- X. Vespro siciliano. - XI. Arrivo di re Pietro d’Aragona in Palermo. - XII. Assedio di Messina. Fuga di Carlo.
I. - La battaglia di Benevento fu il solo fatto d’armi che accadde per la conquista del regno. Morto il re, consensienti il più dei baroni, dispersi i mercenarî tedeschi, i Saracini senza capo, non vi ebbe più chi osasse mostrare il viso al vincitore.
Ma, mentre Carlo si tenea già fermo sul trono, poco mancò che non avesse perduto il regno colla stessa rapidità, con cui lo avea acquistato. Tutti que’ baroni, che si tenevan fedeli alla famiglia di Hoenstauffen, fra’ quali maggiormente si distinguevano i conti Galvano e Federigo Lanza, Corrado e Marino Capece fratelli napolitani, uniti a tutti i ghibellini d’Italia, mandarono invitando Corradino, che varcava appena l’adolescenza, a venire in Italia a raccattare il regno a lui legittimamente dovuto, promettendogli per parte della città e degli altri ghibellini ogni maniera di soccorso.

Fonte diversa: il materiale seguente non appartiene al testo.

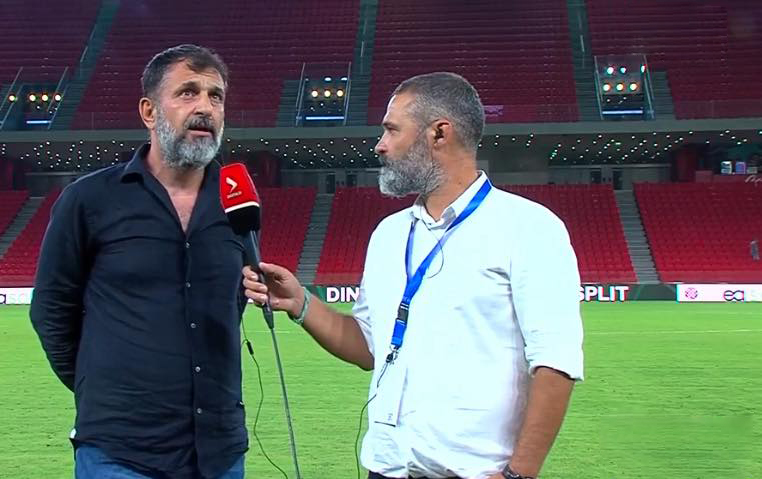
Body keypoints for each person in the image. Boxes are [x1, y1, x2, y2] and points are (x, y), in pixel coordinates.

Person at [244, 72, 584, 479]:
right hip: (385, 468)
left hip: (475, 472)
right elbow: (371, 346)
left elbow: (555, 362)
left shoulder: (529, 227)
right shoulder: (388, 234)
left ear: (439, 133)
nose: (379, 145)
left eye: (391, 130)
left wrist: (518, 474)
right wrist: (301, 303)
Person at [31, 44, 247, 479]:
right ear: (149, 112)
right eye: (187, 92)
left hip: (218, 451)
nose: (205, 107)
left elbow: (232, 305)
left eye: (216, 96)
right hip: (120, 452)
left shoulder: (238, 202)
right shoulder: (89, 199)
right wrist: (103, 388)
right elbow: (52, 311)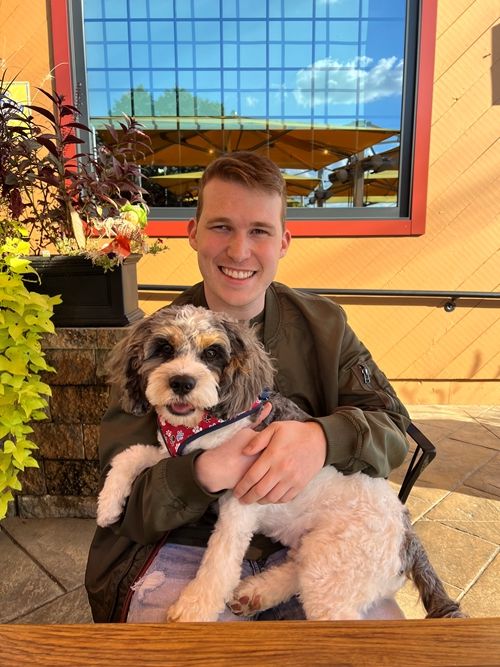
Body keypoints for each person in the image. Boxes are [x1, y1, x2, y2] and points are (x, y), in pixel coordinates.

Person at [85, 151, 411, 623]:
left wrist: (322, 439)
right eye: (222, 227)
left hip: (311, 536)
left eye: (259, 231)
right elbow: (129, 506)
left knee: (377, 646)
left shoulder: (326, 325)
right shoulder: (154, 345)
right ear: (193, 233)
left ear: (284, 241)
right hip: (181, 544)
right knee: (188, 650)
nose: (239, 251)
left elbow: (394, 429)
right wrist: (201, 473)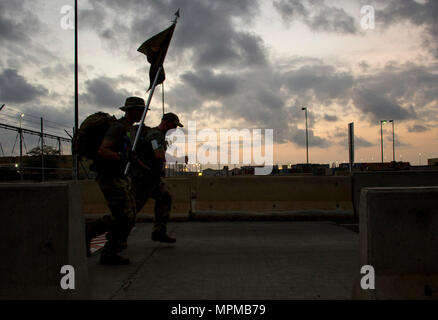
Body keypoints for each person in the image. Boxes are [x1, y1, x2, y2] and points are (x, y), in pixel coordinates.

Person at [85, 97, 145, 265]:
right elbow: (103, 150)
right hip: (109, 176)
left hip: (122, 176)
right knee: (123, 216)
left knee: (130, 215)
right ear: (131, 111)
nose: (142, 114)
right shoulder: (117, 128)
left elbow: (129, 154)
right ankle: (106, 249)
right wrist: (120, 157)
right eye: (140, 111)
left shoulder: (129, 130)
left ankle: (104, 242)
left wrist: (141, 165)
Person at [129, 112, 183, 243]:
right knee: (130, 211)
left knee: (164, 197)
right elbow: (158, 154)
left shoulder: (159, 136)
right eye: (173, 125)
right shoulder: (155, 135)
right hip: (143, 179)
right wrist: (180, 158)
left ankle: (159, 232)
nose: (174, 129)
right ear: (165, 123)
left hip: (151, 178)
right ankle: (102, 231)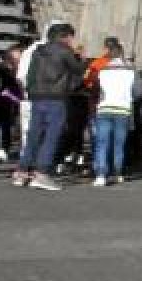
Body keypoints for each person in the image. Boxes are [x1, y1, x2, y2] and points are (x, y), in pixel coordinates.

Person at [15, 23, 88, 191]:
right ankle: (41, 173)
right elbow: (78, 71)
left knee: (34, 134)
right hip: (56, 97)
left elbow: (30, 75)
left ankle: (22, 171)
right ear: (66, 36)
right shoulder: (65, 51)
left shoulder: (38, 51)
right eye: (71, 37)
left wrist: (31, 92)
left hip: (37, 96)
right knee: (51, 135)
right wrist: (82, 59)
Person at [91, 39, 135, 186]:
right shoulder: (130, 70)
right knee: (119, 144)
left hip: (104, 108)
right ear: (122, 54)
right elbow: (136, 91)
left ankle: (100, 175)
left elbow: (97, 88)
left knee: (102, 143)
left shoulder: (103, 70)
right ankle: (117, 173)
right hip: (122, 110)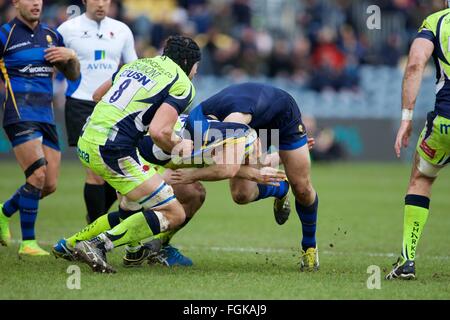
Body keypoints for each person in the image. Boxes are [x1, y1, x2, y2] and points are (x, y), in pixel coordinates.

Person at [53, 35, 201, 273]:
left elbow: (97, 96)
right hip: (113, 149)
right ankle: (98, 244)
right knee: (174, 213)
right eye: (196, 67)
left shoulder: (136, 64)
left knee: (129, 207)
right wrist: (178, 145)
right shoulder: (182, 82)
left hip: (88, 138)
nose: (195, 72)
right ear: (187, 62)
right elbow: (158, 132)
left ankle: (70, 245)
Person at [144, 82, 320, 272]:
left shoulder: (232, 126)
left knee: (302, 188)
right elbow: (216, 161)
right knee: (242, 195)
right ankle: (280, 188)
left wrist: (191, 175)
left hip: (282, 117)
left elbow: (226, 168)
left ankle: (309, 246)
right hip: (249, 121)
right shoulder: (197, 123)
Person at [0, 0, 80, 256]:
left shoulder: (51, 35)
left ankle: (3, 212)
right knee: (36, 175)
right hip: (19, 113)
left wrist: (71, 57)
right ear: (16, 3)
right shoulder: (5, 34)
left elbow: (73, 75)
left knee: (49, 185)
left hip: (46, 116)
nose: (36, 3)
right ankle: (28, 243)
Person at [57, 0, 138, 224]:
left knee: (116, 172)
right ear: (84, 1)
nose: (101, 4)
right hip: (80, 103)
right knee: (94, 170)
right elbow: (51, 64)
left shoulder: (122, 30)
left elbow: (133, 66)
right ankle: (96, 228)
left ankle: (95, 221)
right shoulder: (67, 29)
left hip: (112, 106)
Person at [386, 1, 450, 280]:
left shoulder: (436, 22)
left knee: (421, 178)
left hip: (445, 123)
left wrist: (406, 118)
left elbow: (414, 65)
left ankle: (407, 260)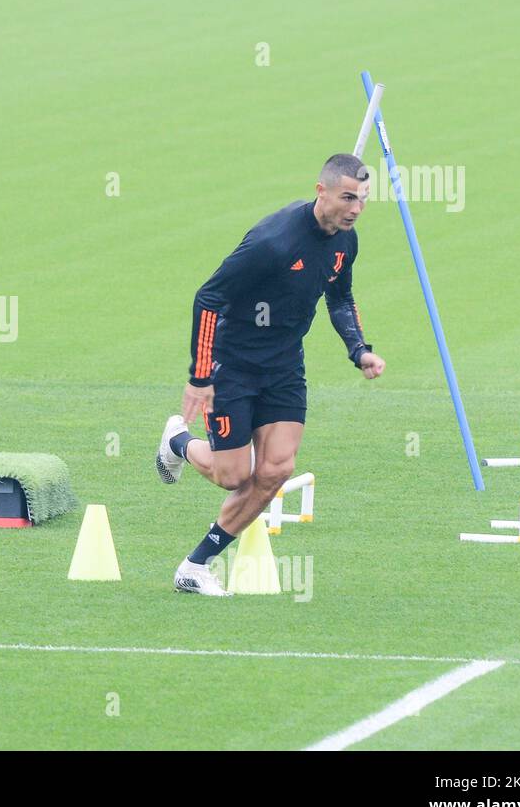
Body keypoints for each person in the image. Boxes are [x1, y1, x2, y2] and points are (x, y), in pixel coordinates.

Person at [157, 154, 386, 596]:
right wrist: (200, 375)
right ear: (321, 191)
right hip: (235, 365)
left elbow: (340, 298)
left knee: (278, 468)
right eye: (347, 198)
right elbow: (208, 297)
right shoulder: (272, 241)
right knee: (233, 477)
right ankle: (178, 442)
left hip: (284, 366)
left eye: (362, 199)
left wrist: (359, 350)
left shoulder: (346, 241)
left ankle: (195, 565)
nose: (356, 208)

Il giovane non si lasciò scappare il bel destro; lettere scrisse a tutte le città italiane, nelle quali si titolava re di Sicilia e prometteva di venire con forze sufficiente a cacciare l’usurpatore francese dal regno.
Corrado Capece, ch’era uno di coloro, che erano iti a chiamarlo, fu da lui destinato suo vicario in Sicilia, per sollevare a nuove speranze i Siciliani; e ben potea farlo, per essere stato a governar l’isola per parte di Manfredi sino alla funesta catastrofe di quel principe. Costui, avuto il real diploma, venne a Pisa, ove chiese ed ebbe una galea ben armata, colla quale si ridusse a Tunisi.